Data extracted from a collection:
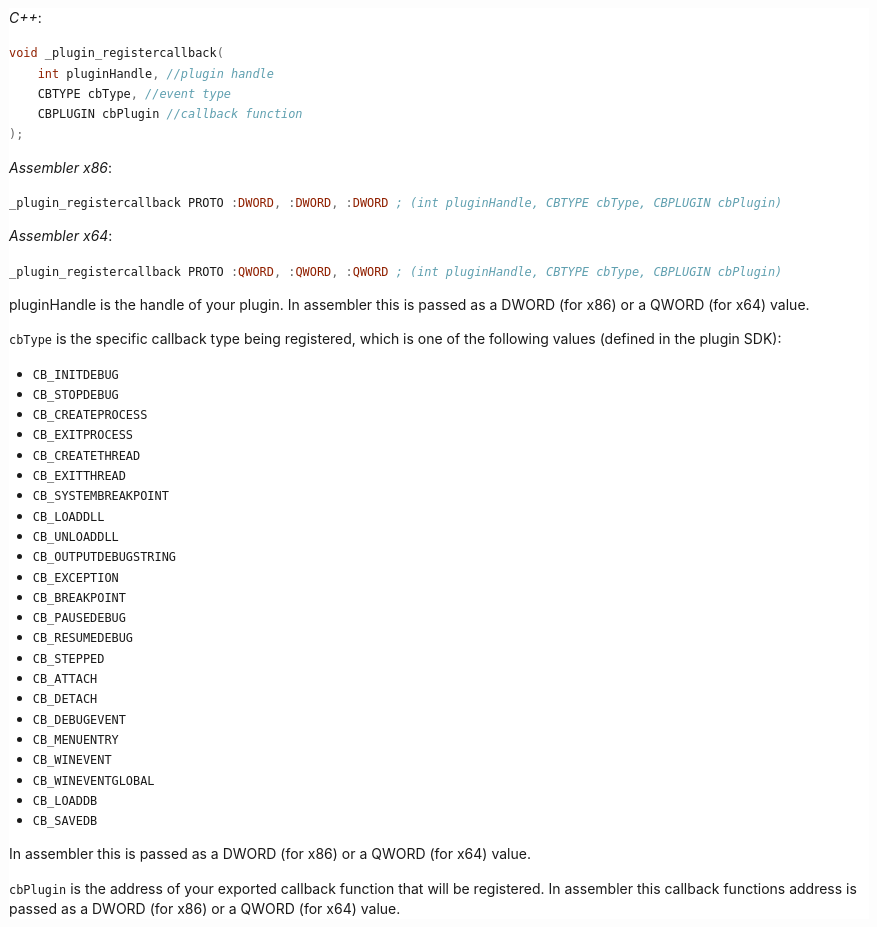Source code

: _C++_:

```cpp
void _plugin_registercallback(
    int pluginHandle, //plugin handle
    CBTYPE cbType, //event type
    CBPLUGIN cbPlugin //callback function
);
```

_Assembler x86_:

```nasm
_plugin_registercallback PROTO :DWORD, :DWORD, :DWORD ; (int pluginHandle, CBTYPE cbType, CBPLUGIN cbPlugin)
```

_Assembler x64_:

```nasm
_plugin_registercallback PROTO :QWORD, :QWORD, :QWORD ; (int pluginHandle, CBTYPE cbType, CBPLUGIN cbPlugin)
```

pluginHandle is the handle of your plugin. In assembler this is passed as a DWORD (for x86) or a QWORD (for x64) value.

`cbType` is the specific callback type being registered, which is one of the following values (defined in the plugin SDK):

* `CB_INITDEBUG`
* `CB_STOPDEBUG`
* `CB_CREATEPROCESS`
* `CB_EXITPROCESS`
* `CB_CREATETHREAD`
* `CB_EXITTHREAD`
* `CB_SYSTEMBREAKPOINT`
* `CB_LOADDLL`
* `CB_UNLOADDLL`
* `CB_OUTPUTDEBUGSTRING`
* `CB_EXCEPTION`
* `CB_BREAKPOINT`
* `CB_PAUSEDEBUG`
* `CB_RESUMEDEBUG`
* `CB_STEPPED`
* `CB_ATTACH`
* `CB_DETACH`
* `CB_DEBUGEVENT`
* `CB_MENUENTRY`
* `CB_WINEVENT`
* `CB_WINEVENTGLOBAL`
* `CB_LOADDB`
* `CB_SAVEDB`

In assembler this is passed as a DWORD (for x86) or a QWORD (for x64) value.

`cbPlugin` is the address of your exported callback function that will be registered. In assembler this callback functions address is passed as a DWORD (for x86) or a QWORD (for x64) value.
--
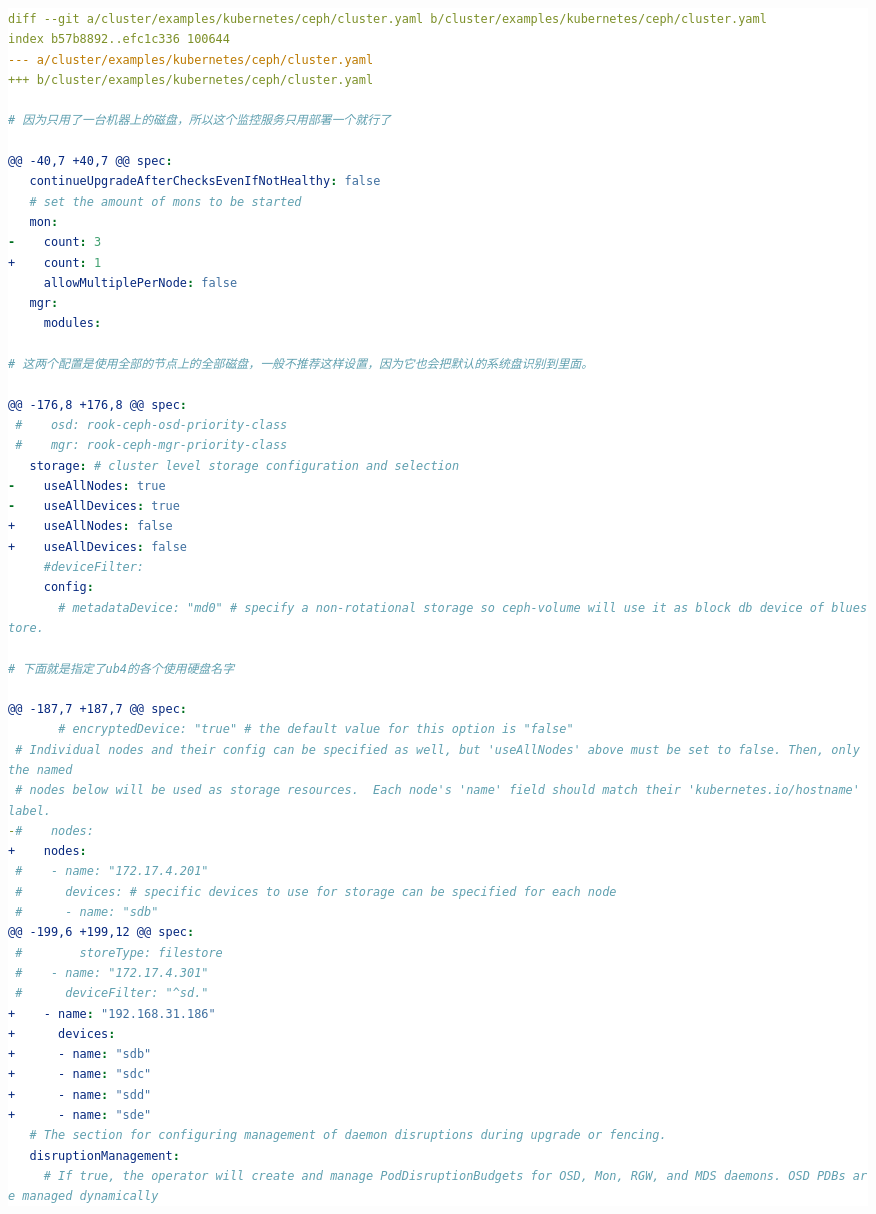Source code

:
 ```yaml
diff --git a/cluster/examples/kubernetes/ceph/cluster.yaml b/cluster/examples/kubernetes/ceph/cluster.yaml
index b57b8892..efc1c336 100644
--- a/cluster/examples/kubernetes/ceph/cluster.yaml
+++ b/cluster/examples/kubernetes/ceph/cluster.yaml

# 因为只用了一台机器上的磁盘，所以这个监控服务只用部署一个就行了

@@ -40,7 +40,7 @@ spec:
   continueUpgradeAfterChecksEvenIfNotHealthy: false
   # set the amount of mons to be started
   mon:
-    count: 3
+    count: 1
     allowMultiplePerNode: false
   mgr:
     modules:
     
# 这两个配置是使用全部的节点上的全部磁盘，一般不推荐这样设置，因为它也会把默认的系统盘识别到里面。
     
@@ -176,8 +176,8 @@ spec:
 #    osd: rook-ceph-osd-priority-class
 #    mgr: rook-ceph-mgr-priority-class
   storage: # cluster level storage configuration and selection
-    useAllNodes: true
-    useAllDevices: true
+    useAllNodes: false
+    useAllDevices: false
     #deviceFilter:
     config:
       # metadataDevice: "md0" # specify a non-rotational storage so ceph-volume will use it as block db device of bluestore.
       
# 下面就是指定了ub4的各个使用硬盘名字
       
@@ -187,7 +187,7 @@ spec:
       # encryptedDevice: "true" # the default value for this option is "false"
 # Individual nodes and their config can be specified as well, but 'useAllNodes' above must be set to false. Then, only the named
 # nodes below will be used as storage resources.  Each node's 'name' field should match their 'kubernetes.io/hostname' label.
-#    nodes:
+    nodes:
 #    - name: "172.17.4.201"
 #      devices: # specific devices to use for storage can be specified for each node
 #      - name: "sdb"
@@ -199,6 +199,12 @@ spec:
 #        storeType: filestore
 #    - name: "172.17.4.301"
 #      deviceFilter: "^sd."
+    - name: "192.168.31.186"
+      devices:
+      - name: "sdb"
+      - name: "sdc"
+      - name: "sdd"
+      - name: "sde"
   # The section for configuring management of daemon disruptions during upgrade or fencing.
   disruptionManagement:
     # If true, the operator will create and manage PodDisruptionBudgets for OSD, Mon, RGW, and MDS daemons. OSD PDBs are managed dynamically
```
* * *
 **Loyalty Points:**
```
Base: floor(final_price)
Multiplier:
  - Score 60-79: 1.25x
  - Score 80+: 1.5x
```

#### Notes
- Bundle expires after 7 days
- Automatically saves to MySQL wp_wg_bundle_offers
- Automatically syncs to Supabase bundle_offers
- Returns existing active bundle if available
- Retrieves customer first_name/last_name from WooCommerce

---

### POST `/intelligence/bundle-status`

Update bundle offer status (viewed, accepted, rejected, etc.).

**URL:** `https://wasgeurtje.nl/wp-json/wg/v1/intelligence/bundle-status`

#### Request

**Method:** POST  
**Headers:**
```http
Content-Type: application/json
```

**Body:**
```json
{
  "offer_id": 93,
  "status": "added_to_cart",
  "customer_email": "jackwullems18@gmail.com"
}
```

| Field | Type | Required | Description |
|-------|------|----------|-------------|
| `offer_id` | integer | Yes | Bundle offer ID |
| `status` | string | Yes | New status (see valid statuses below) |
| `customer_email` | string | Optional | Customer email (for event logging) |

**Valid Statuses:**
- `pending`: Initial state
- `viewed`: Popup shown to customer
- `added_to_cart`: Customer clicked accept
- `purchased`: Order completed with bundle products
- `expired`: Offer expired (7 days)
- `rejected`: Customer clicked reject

**Activity:** Check each line above for the word "priority" and say how many have it, with nothing else.

**Output of the task:** 2